If you can talk with crowds and keep your virtue,
Or walk with kings - nor lose the common touch;
If neither foes nor loving friends can hurt you;
If all men count with you, but none too much;
If you can fill the unforgiving minute
With sixty seconds' worth of distance run -
Yours is the Earth and everything that's in it,
And - which is more - you'll be a Man my son!

Tuesday, August 16, 2005

The Doors of Perception

A deeply moving thought by Aldous Huxley...

"We live together, we act on, and react to, one another; but always and in all circumstances we are by ourselves. The martyrs go hand in hand into the arena; they are crucified alone. Embraced, the lovers desperately try to fuse their insulated ecstasies into a single self-transcendence; in vain. By its very nature every embodied spirit is doomed to suffer and enjoy in solitude. Sensations, feelings, insights, fancies -- all these are private and, except through symbols and at second hand, incommunicable.

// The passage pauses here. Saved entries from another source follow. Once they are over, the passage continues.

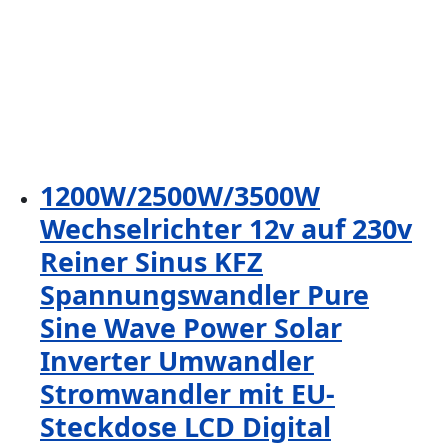
1200W/2500W/3500W
Wechselrichter 12v auf 230v
Reiner Sinus KFZ
Spannungswandler Pure
Sine Wave Power Solar
Inverter Umwandler
Stromwandler mit EU-
Steckdose LCD Digital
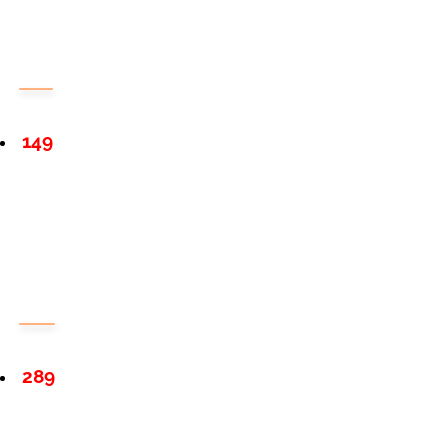
149
289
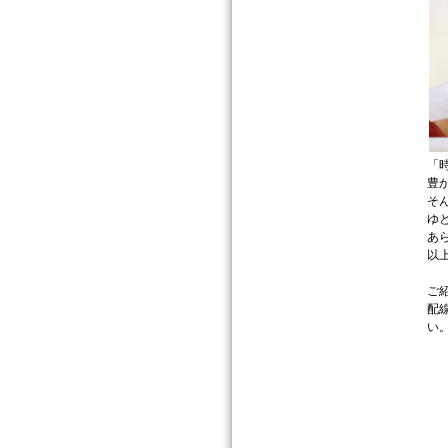
「
豊
そ
ゆ
あ
以
ご
配
い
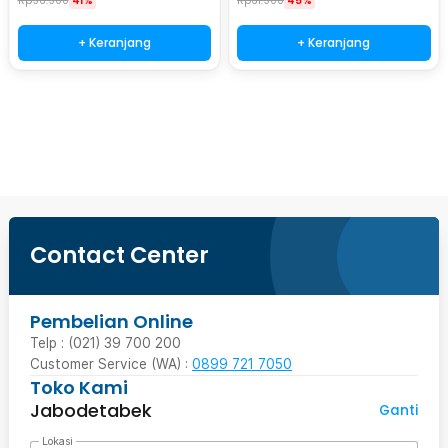
Rp
96.900
41%
Rp
61.900
45%
+ Keranjang
+ Keranjang
Beli Sekarang
Contact Center
Pembelian Online
Telp : (021) 39 700 200
Customer Service (WA) :
0899 721 7050
Toko Kami
Jabodetabek
Ganti
Lokasi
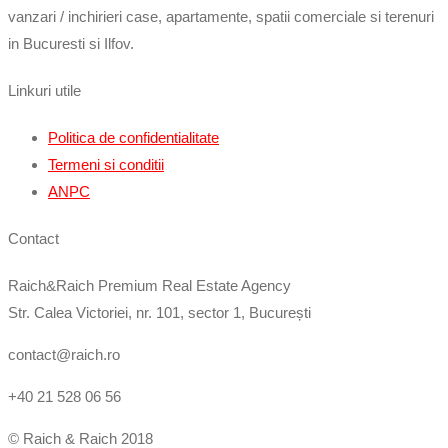
vanzari / inchirieri case, apartamente, spatii comerciale si terenuri
in Bucuresti si Ilfov.
Linkuri utile
Politica de confidentialitate
Termeni si conditii
ANPC
Contact
Raich&Raich Premium Real Estate Agency
Str. Calea Victoriei, nr. 101, sector 1, București
contact@raich.ro
+40 21 528 06 56
© Raich & Raich 2018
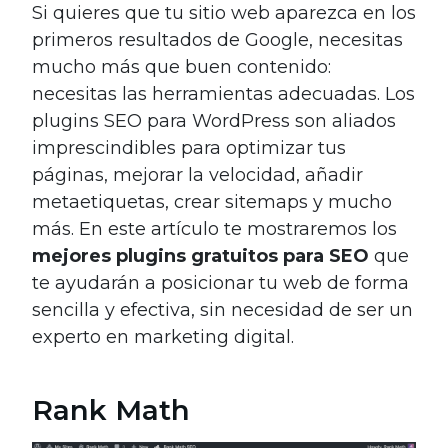
Si quieres que tu sitio web aparezca en los
primeros resultados de Google, necesitas
mucho más que buen contenido:
necesitas las herramientas adecuadas. Los
plugins SEO para WordPress son aliados
imprescindibles para optimizar tus
páginas, mejorar la velocidad, añadir
metaetiquetas, crear sitemaps y mucho
más. En este artículo te mostraremos los
mejores plugins gratuitos para SEO
que
te ayudarán a posicionar tu web de forma
sencilla y efectiva, sin necesidad de ser un
experto en marketing digital.
Rank Math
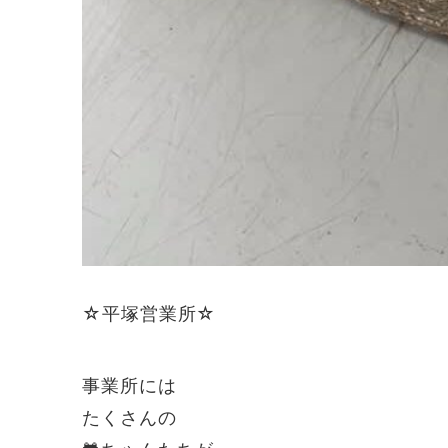
☆平塚営業所☆
事業所には
たくさんの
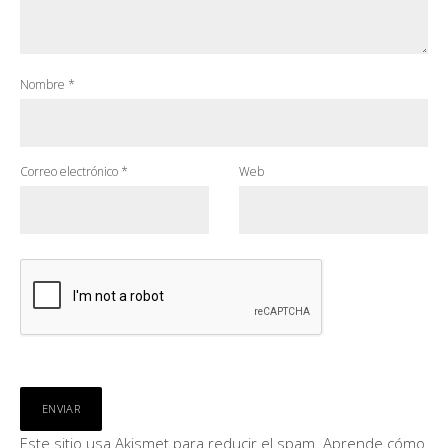
Nombre
*
Correo electrónico
*
Web
Este sitio usa Akismet para reducir el spam.
Aprende cómo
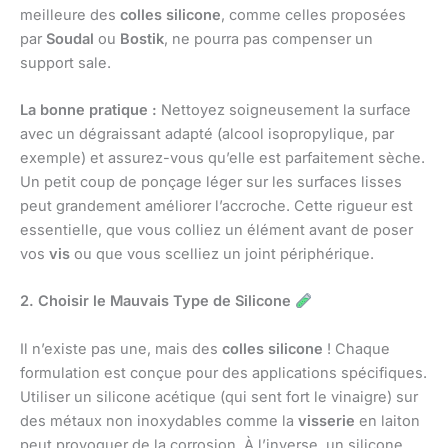
meilleure des
colles silicone
, comme celles proposées
par
Soudal
ou
Bostik
, ne pourra pas compenser un
support sale.
La bonne pratique :
Nettoyez soigneusement la surface
avec un dégraissant adapté (alcool isopropylique, par
exemple) et assurez-vous qu’elle est parfaitement sèche.
Un petit coup de ponçage léger sur les surfaces lisses
peut grandement améliorer l’accroche. Cette rigueur est
essentielle, que vous colliez un élément avant de poser
vos
vis
ou que vous scelliez un joint périphérique.
2. Choisir le Mauvais Type de Silicone
Il n’existe pas une, mais des
colles silicone
! Chaque
formulation est conçue pour des applications spécifiques.
Utiliser un silicone acétique (qui sent fort le vinaigre) sur
des métaux non inoxydables comme la
visserie
en laiton
peut provoquer de la corrosion. À l’inverse, un silicone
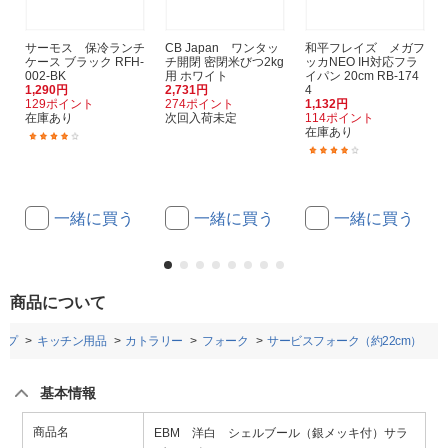
サーモス 保冷ランチ
CB Japan ワンタッ
和平フレイズ メガフ
ケース ブラック RFH-
チ開閉 密閉米びつ2kg
ッカNEO IH対応フラ
002-BK
用 ホワイト
イパン 20cm RB-174
1,290円
2,731円
4
129ポイント
274ポイント
1,132円
在庫あり
次回入荷未定
114ポイント
在庫あり
(3)
(5)
一緒に買う
一緒に買う
一緒に買う
商品について
ップ
キッチン用品
カトラリー
フォーク
サービスフォーク（約22cm）
基本情報
商品名
EBM 洋白 シェルブール（銀メッキ付）サラ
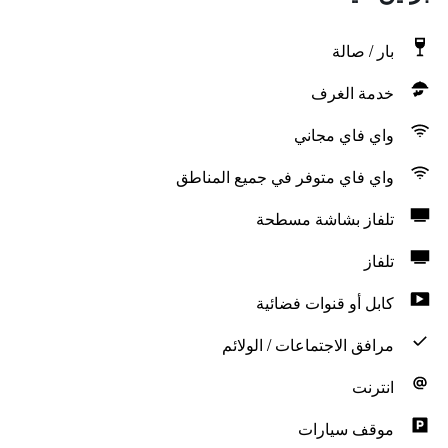
بار / صالة
خدمة الغرف
واي فاي مجاني
واي فاي متوفر في جميع المناطق
تلفاز بشاشة مسطحة
تلفاز
كابل أو قنوات فضائية
مرافق الاجتماعات / الولائم
انترنت
موقف سيارات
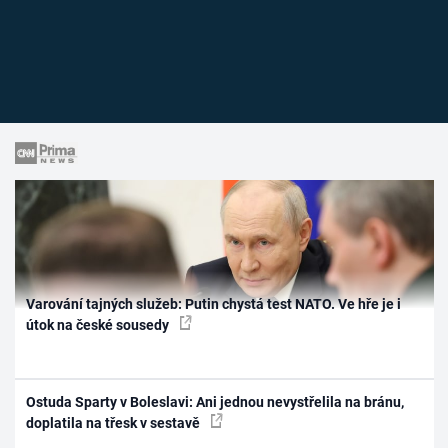
Varování tajných služeb: Putin chystá test NATO. Ve hře je i
útok na české sousedy
Ostuda Sparty v Boleslavi: Ani jednou nevystřelila na bránu,
doplatila na třesk v sestavě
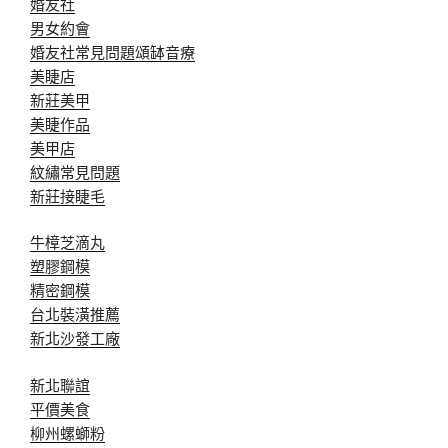
婚友社
男女約會
婚友社常見問題
頌缽音療
美睫店
新莊美甲
美睫作品
美甲店
紋繡常見問題
新莊接睫毛
牛樟芝滴丸
塑膠鋼模
精密鋼模
台北裝潢推薦
新北沙發工廠
新北聯誼
平價美食
柳州螺螄粉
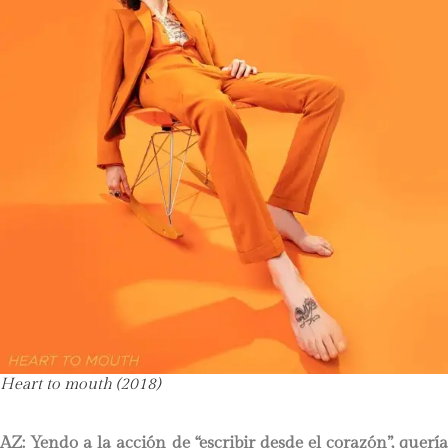
Heart to mouth
(2018)
AZ: Yendo a la acción de “escribir desde el corazón”, quería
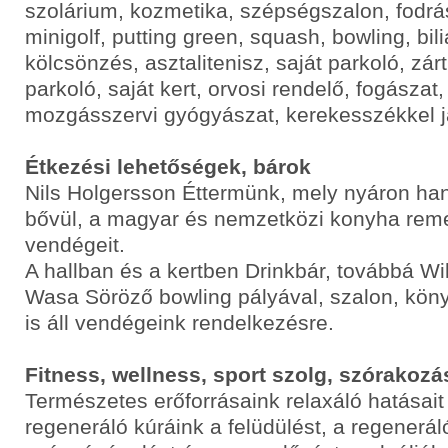
szolárium, kozmetika, szépségszalon, fodrász
minigolf, putting green, squash, bowling, bil
kölcsönzés, asztalitenisz, saját parkoló, zár
parkoló, saját kert, orvosi rendelő, fogásza
mozgásszervi gyógyászat, kerekesszékkel j
Étkezési lehetőségek, bárok
Nils Holgersson Éttermünk, mely nyáron han
bővül, a magyar és nemzetközi konyha reme
vendégeit.
A hallban és a kertben Drinkbár, továbbá Wi
Wasa Söröző bowling pályával, szalon, kön
is áll vendégeink rendelkezésre.
Fitness, wellness, sport szolg, szórakozá
Természetes erőforrásaink relaxáló hatásait
regeneráló kúráink a felüdülést, a regenerál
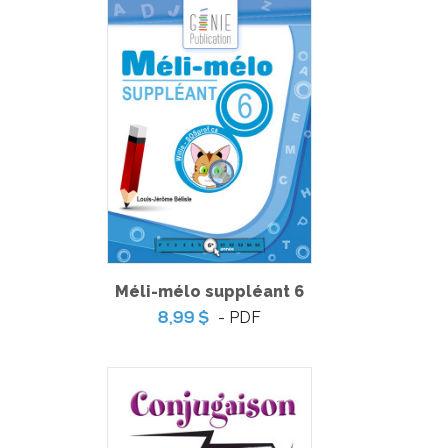
Méli-mélo suppléant 6
- PDF
8,99 $
Petits nutritionnistes 1
-
PDF
5,99 $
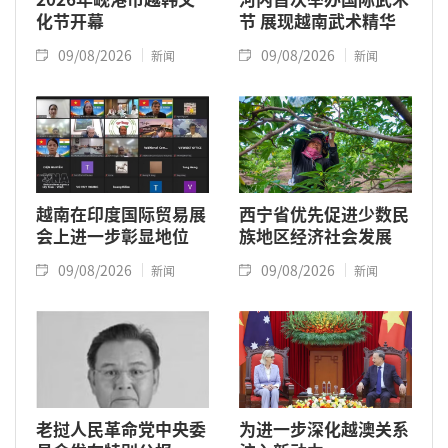
化节开幕
节 展现越南武术精华
09/08/2026
09/08/2026
新闻
新闻
越南在印度国际贸易展
西宁省优先促进少数民
会上进一步彰显地位
族地区经济社会发展
09/08/2026
09/08/2026
新闻
新闻
老挝人民革命党中央委
为进一步深化越澳关系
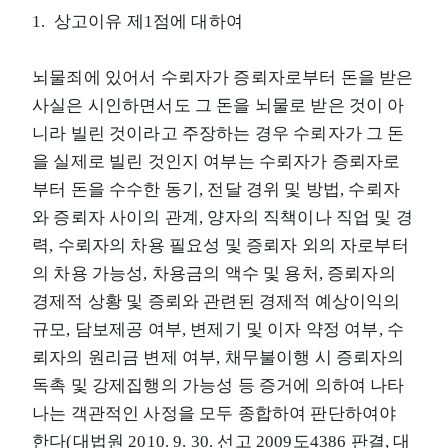
1. 상고이유 제1점에 대하여
뇌물죄에 있어서 수뢰자가 증뢰자로부터 돈을 받은
사실은 시인하면서도 그 돈을 뇌물로 받은 것이 아
니라 빌린 것이라고 주장하는 경우 수뢰자가 그 돈
을 실제로 빌린 것인지 여부는 수뢰자가 증뢰자로
부터 돈을 수수한 동기, 전달 경위 및 방법, 수뢰자
와 증뢰자 사이의 관계, 양자의 직책이나 직업 및 경
력, 수뢰자의 차용 필요성 및 증뢰자 외의 자로부터
의 차용 가능성, 차용금의 액수 및 용처, 증뢰자의
경제적 상황 및 증뢰와 관련된 경제적 예상이익의
규모, 담보제공 여부, 변제기 및 이자 약정 여부, 수
뢰자의 원리금 변제 여부, 채무불이행 시 증뢰자의
독촉 및 강제집행의 가능성 등 증거에 의하여 나타
나는 객관적인 사정을 모두 종합하여 판단하여야
한다(대법원 2010. 9. 30. 선고 2009도4386 판결, 대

We can pool information about experiences, but never experiences themselves. From family to nation, every human group is a society of island universes."

Saturday, August 06, 2005

Are we prepared, indeed?

A few months ago, I wrote about our unpreparedness for facing disaster - natural or otherwise. We have just been demonstrated just how unprepared we are. The recent downpour in Mumbai and nearby areas have brought the state and crucial services throughout the country, to their knees.
Local railways in Mumbai are always closed down for a few days each year. This year was a totally different story though. News clippings showed trains, but no signs of the tracks. People had to be evacuated using ropes - cliffhanger style. Some people walked 23 hours from the trains to their homes, with luggage on their heads. The roads were flooded to knee level at some places; and shoulder level at others. Homes did not have electricity or drinking water for days. And this was the condition in India's biggest metropolitan; the business capital.
Conditions were much worse in other parts of the state. Some villages were completely wiped off. And apparently these villages were not even on the maps of the government, let alone on their radar.
Cellular phone networks went down affecting the city even more in the time of crisis. SBI's ATM service across the country collapsed because their central server resides in Bombay. Our hostel mess was flooded with water; and remained so for about 2 weeks - thanks to L&T construction.
At this point, I'm not blaming the government or private enterprises for inaction. Enough people across the country have done that. What I'm more worried about is the state of our engineering. One wonders what civil engineers we are producing; The infrastructure they build have no way to cope with heavy rains - let alone floods. One wonders what kind of reliability engineering we are doing that heavy rains in one city affect banking operations across such a huge nation. We don't have redundancy measures in our systems. We are incapable of delivering communication services in a crisis. We are incapable of running rescue operations in a crisis.
It is true that several villages are built without consent or knowledge of the government. However, I cannot understand how they can remain out of sight of the government. Today perhaps Google Maps flaunts better pictures of all of India than the Indian government itself. What is the state of the art in remote sensing that we have? Don't we have enough computer engineers that can write software to analyse such imagery and develop safety plans? Are we only capable of running Call Centers; solving problems in running MS Word or processing credit requests in the UK? It is hard to believe that this may be true; but as of right now it seems to be the case. Is it time we do something about it?